Karban and his graduate student, Eric Lopresti, also drew widespread interest when they announced that their woolly bear caterpillars can predict whether a Republican or Democrat will be elected to the White House. When the population of woolly bear caterpillars (Ranchman's Tiger Moth, Platyprepia virginalis) at their research site at the Bodega Marine Reserve thrives, a Democrat heads to the White House, they said. When the population dives (as it did this year), a Republican occupies the oval office. (See Bug Squad blog).
And why not? “Paul the Octopus had a pretty good run predicting soccer matches in 2012, so perhaps the woolly bears have earned as much credibility at forecasting this presidential election,” Karban related. Who says scientists don't have fun?
Highly honored by his peers, Karban is a fellow of the American Association for the Advancement of Science (AAAS) and recipient of the 1990 George Mercer Award from ESA for outstanding research. He was named an outstanding professor, ecology, at UC Davis in 1986. He has published three books and more than 100 journal articles.
Karban received his bachelor's degree in environmental studies from Haverford (Penn.) College in 1977 and his doctorate in biology from the University of Pennsylvania, Philadelphia, in 1982. He joined the UC Davis faculty in May 1982 as an assistant professor, advancing to associate professor in 1988 and to full professor in 1994.

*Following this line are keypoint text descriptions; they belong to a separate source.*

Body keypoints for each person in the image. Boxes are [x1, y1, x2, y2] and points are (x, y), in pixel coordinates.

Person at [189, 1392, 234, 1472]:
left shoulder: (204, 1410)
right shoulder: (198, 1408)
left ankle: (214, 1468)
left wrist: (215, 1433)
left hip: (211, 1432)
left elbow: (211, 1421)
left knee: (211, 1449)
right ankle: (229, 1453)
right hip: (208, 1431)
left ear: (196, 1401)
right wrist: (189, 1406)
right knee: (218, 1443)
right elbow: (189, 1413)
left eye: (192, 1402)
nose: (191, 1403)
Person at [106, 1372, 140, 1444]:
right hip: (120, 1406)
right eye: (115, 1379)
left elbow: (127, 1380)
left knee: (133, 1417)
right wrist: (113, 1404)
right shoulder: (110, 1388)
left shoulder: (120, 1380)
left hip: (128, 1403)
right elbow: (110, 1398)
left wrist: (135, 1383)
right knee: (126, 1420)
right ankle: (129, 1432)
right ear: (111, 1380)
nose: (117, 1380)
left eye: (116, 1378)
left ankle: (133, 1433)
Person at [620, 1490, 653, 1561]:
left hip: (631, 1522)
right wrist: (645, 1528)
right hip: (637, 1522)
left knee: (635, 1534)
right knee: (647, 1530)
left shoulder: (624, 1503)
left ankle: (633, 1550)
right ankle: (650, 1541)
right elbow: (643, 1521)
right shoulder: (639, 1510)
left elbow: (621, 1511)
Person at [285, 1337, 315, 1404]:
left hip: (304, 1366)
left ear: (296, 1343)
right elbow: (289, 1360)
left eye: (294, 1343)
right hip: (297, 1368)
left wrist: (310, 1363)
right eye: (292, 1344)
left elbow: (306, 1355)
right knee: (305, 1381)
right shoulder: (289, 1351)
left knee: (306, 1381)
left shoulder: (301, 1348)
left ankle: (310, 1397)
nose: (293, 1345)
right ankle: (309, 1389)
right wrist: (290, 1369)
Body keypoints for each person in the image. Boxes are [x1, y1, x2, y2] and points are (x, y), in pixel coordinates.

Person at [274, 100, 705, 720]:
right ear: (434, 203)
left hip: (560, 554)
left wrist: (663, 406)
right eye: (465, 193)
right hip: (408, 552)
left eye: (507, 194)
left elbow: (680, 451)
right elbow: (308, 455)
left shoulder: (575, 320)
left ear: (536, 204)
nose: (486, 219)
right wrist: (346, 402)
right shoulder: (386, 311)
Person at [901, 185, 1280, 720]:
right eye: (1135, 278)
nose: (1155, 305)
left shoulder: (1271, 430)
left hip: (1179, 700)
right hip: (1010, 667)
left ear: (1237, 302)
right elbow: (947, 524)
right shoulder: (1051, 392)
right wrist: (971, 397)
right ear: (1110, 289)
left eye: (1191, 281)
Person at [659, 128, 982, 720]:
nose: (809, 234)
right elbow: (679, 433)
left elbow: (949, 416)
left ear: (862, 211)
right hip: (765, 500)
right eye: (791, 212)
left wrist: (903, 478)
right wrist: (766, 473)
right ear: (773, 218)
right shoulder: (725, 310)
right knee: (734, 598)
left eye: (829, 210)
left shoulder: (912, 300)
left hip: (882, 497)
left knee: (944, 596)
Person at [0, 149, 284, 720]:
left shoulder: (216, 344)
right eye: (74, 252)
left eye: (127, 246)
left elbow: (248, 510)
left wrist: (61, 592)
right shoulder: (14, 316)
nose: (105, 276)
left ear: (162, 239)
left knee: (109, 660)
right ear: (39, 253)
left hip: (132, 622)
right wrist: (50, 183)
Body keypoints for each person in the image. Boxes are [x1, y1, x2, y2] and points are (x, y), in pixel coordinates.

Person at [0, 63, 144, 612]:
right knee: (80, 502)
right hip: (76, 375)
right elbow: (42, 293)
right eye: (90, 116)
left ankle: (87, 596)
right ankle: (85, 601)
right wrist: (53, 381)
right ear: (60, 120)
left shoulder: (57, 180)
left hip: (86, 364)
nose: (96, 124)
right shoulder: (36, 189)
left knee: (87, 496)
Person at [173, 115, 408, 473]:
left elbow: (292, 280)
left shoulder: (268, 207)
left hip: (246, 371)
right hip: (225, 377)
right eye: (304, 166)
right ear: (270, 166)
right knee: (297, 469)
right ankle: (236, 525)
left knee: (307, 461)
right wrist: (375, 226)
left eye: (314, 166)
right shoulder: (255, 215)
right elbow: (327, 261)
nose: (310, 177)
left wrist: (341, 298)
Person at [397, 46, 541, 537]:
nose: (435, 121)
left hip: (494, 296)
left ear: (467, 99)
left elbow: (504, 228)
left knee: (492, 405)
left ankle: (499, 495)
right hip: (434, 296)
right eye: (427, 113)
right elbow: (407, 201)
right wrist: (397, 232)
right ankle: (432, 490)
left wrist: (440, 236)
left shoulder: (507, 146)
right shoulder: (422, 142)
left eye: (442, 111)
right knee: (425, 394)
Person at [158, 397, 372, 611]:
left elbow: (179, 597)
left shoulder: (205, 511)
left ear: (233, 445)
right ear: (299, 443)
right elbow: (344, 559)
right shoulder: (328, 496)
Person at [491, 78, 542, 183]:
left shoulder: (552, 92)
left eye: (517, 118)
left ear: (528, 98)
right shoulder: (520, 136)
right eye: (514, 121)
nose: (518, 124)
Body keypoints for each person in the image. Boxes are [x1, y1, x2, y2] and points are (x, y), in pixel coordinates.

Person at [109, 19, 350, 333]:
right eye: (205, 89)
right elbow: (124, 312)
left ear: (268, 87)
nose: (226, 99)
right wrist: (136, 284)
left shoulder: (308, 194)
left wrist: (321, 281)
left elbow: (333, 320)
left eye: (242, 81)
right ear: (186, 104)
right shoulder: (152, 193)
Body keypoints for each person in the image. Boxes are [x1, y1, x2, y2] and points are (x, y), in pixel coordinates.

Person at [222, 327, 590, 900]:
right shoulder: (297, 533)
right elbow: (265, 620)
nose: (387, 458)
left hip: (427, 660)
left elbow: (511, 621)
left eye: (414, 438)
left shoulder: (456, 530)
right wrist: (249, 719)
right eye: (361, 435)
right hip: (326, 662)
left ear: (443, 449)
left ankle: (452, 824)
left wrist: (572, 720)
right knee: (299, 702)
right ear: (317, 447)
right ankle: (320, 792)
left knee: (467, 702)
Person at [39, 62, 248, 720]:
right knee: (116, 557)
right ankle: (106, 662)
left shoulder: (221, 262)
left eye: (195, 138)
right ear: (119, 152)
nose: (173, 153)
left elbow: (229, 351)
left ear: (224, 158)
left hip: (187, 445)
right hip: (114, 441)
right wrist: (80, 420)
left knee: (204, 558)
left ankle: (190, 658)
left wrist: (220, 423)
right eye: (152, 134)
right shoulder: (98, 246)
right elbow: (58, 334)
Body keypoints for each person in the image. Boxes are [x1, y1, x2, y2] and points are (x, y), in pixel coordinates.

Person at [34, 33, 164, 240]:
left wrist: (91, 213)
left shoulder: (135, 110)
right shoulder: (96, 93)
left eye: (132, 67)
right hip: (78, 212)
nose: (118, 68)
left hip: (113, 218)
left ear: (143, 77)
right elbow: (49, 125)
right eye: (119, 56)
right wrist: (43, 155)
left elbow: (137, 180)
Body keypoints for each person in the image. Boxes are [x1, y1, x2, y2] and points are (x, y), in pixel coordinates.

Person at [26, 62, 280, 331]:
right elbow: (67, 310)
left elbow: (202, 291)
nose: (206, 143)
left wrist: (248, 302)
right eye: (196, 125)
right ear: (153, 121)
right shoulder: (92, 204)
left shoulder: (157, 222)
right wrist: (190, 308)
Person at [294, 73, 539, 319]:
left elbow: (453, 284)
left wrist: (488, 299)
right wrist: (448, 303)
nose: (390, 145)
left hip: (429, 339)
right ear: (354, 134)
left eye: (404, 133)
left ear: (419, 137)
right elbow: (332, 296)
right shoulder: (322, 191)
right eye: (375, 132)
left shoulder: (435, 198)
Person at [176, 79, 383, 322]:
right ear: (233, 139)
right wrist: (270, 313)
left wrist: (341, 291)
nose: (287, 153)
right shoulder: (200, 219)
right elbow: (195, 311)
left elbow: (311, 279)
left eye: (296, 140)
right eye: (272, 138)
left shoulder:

Overall, it was a great day today for UC Davis ecologists. Also selected fellows were:
- Anurag Agrawal, professor in the Department of Ecology and Evolutionary Biology, Cornell University, who received his doctorate at entomology at UC Davis in 1999, studying with Rick Karban. Agrawal was singled out his “innovative contributions to community and evolutionary ecology, especially through providing conceptual advances and rigorous experimental work on plant-insect interactions.”
- John Stachowicz, professor of evolution and ecology, of the UC Davis Department of Evolution and Ecology “for his fundamental contributions to the fields of symbiosis andmutualism,multi-trophic species interactions,biogeography, and invasion biology.”
ESA established its fellows program in 2012 with the goal of honoring its members and supporting their competitiveness and advancement to leadership positions in the Society, at their institutions, and in broader society, said spokesperson Lisa Lester.
The 10,000-member Ecological Society of America, founded in 1915, is the world's largest community of professional ecologists. They're committed to advancing the understanding of life on Earth, and some 4000 attend the Annual Meeting, featuring the most recent advances in ecological science. The Society publishes five journals and a membership bulletin and broadly shares ecological information through policy, media outreach, and education initiatives.